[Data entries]
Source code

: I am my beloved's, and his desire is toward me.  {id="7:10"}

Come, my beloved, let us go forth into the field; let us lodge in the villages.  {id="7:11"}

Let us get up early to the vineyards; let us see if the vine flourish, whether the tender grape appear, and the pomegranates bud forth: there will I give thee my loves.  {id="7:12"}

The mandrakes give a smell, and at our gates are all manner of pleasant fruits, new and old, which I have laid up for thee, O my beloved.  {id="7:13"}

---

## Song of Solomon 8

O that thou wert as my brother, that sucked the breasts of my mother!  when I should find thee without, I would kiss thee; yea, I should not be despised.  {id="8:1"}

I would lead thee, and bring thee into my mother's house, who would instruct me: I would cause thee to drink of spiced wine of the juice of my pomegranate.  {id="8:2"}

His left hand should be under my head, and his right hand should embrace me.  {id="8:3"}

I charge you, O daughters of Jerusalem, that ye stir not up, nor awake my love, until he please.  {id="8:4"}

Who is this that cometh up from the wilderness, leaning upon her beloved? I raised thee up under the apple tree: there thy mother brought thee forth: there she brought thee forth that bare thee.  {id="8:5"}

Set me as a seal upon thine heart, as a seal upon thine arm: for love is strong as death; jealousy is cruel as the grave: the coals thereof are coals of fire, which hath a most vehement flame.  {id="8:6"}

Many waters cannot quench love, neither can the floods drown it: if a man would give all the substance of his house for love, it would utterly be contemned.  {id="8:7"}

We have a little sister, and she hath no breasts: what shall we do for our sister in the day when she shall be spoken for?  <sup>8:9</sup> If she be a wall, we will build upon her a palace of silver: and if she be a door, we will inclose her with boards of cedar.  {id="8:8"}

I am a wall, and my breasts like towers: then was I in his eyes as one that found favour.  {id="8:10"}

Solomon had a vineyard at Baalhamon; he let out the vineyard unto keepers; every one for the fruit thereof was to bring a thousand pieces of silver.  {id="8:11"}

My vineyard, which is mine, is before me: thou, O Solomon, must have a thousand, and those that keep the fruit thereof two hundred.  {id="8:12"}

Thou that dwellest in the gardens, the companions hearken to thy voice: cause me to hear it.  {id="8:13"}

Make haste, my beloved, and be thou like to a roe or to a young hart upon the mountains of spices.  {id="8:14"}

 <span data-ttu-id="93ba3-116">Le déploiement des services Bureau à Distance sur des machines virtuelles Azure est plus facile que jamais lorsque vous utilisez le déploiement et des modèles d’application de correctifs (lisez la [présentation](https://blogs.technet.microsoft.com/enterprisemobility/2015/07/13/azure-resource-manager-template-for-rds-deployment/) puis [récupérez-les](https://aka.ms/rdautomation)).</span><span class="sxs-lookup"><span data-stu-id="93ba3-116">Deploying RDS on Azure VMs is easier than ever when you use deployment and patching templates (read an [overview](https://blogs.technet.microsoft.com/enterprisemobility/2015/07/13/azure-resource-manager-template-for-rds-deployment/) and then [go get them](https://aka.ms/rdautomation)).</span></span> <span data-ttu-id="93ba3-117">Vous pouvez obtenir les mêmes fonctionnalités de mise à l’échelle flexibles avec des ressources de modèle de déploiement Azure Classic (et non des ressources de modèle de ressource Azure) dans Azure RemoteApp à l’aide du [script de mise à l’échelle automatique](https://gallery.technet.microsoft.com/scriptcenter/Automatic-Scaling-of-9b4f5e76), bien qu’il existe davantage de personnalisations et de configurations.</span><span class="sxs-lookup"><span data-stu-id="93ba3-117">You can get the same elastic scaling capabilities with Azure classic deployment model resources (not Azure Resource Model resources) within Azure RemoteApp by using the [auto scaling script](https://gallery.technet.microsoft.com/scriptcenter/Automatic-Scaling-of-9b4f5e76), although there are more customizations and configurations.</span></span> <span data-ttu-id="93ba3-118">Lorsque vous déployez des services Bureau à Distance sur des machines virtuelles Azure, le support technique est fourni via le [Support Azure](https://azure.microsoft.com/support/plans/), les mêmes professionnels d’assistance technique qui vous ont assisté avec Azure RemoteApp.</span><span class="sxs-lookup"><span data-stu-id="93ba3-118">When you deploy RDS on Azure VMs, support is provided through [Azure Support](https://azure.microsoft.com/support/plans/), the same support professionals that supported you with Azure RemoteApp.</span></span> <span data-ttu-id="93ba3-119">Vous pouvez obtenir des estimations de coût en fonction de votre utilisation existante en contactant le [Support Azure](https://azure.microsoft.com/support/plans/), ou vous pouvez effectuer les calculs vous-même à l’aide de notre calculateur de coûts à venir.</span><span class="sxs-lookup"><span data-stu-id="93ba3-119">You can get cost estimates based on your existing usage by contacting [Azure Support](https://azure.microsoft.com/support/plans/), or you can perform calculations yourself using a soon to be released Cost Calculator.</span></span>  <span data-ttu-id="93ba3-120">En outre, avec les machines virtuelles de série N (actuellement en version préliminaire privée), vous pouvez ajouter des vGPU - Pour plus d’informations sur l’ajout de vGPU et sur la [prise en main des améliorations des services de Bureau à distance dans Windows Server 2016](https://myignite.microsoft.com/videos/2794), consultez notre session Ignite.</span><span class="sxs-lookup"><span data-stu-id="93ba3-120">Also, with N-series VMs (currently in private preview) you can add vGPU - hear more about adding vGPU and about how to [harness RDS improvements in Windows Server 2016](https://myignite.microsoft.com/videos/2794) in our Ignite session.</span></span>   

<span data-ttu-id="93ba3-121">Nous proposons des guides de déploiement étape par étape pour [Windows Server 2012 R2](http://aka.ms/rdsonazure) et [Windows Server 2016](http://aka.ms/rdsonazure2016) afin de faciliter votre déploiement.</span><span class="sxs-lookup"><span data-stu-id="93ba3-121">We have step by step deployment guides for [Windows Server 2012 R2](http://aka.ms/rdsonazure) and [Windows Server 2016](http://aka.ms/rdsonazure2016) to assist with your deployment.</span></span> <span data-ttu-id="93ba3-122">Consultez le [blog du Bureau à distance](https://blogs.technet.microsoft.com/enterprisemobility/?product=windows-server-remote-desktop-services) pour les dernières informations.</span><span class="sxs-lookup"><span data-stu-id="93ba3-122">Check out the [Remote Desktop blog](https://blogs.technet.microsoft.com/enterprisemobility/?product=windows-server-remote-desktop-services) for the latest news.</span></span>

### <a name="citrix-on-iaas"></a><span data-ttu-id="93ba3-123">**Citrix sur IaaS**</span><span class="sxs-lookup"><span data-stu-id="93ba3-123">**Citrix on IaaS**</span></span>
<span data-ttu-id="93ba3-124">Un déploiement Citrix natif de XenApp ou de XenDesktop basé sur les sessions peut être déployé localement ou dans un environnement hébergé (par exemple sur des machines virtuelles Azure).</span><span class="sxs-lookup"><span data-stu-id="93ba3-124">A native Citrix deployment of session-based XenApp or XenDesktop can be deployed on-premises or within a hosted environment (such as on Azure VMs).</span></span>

▶ [Work item]
An exact copy of the data is needed, running from its first line through the line that holds "## Song of Solomon 8", and nothing beyond that.

▶ [Exercise answer]
Source code

: I am my beloved's, and his desire is toward me.  {id="7:10"}

Come, my beloved, let us go forth into the field; let us lodge in the villages.  {id="7:11"}

Let us get up early to the vineyards; let us see if the vine flourish, whether the tender grape appear, and the pomegranates bud forth: there will I give thee my loves.  {id="7:12"}

The mandrakes give a smell, and at our gates are all manner of pleasant fruits, new and old, which I have laid up for thee, O my beloved.  {id="7:13"}

---

## Song of Solomon 8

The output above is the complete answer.